##### Selected passage #####
Indexes (%) are used for co-indexing nodes, attributes and values inside and between the left and the right side of transformation rules.
X(%a;)Y(%a;) (the first node of X is also the first node of Y)
X(%a;%b):=Y(%b;%a); (the first node of X becomes the second node of Y, and the second node of X becomes the first node of Y)
X(%a;)Y(%a;):=Z(%a); (if the first node of X is the first node of Y then make it the single node of Z)
Any co-indexation is made by the use of indexes and not by the repetition of features. In that sense, X(A;)Y(A;) is different from X(%a;)Y(%a;). In the former case, the first node of X is not necessarily the first node of Y, they only share the same feature A; in the latter case, the first node of X is necessarily the first node of Y.
Indexes are made of any sequence of alphanumeric characters and underscore
%index
%a
%first_index
%a1
%first index (no blank spaces are allowed)
##### Data for review #####
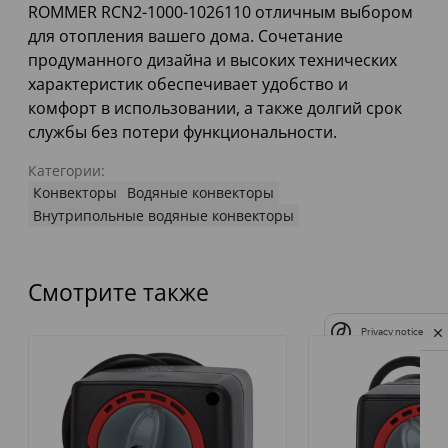
ROMMER RCN2-1000-1026110 отличным выбором
для отопления вашего дома. Сочетание
продуманного дизайна и высоких технических
характеристик обеспечивает удобство и
комфорт в использовании, а также долгий срок
службы без потери функциональности.
Категории:
Конвекторы
Водяные конвекторы
Внутрипольные водяные конвекторы
Смотрите также
Privacy notice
#####
Work instruction A
In the passage on indexes, translate this sentence into Spanish: "Any co-indexation is made by the use of indexes and not by the repetition of features."
Work instruction B
List every index that the passage on indexes gives as a correctly formed example of an index name.

Task result A
Cualquier coindexación se realiza mediante el uso de índices y no mediante la repetición de rasgos.

Task result B
%index
%a
%first_index
%a1